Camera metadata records
>>>
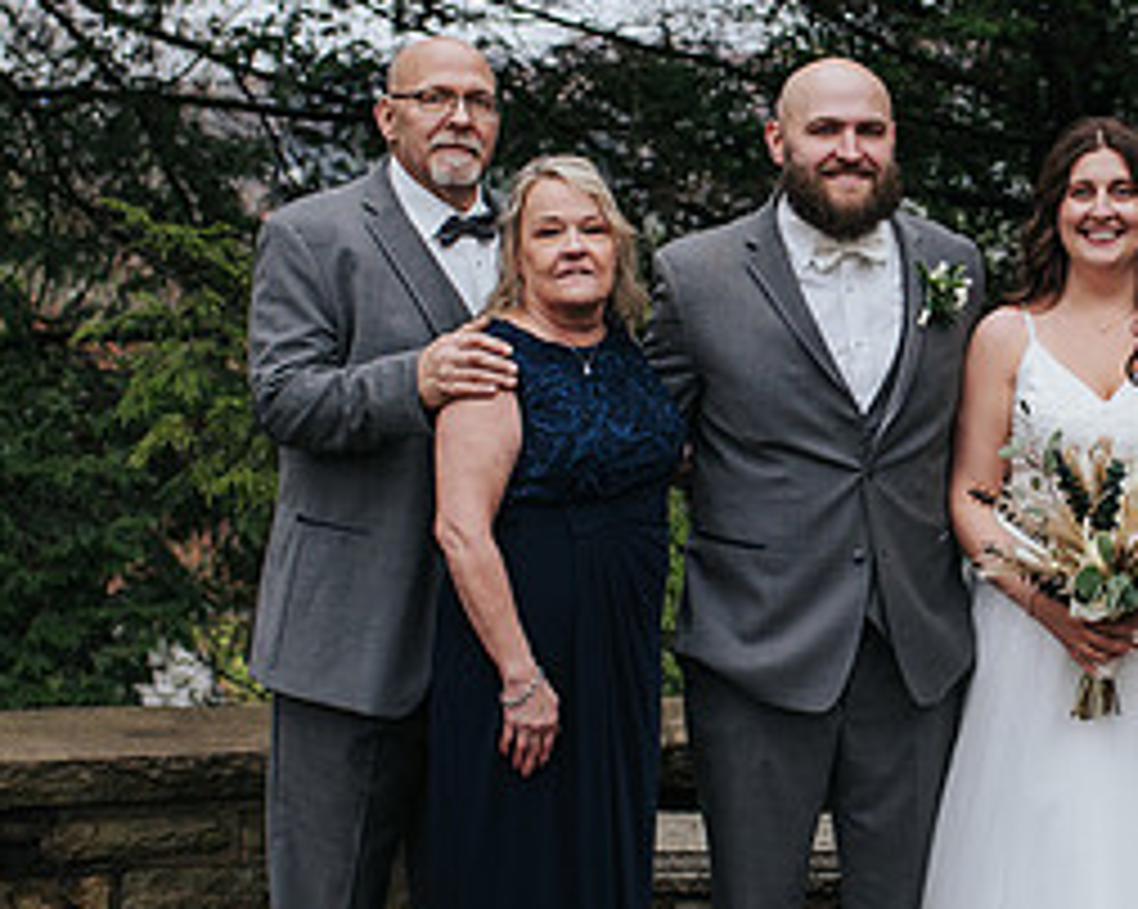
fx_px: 2861
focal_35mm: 85
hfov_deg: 22.0
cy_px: 474
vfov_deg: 18.0
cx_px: 1034
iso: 800
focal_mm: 35
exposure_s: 1/400
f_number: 3.2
<<<
Exercise goal: Set down every line above exactly, pictures excluded.

Worked solution:
fx_px: 2861
focal_35mm: 85
hfov_deg: 22.0
cy_px: 474
vfov_deg: 18.0
cx_px: 1034
iso: 800
focal_mm: 35
exposure_s: 1/400
f_number: 3.2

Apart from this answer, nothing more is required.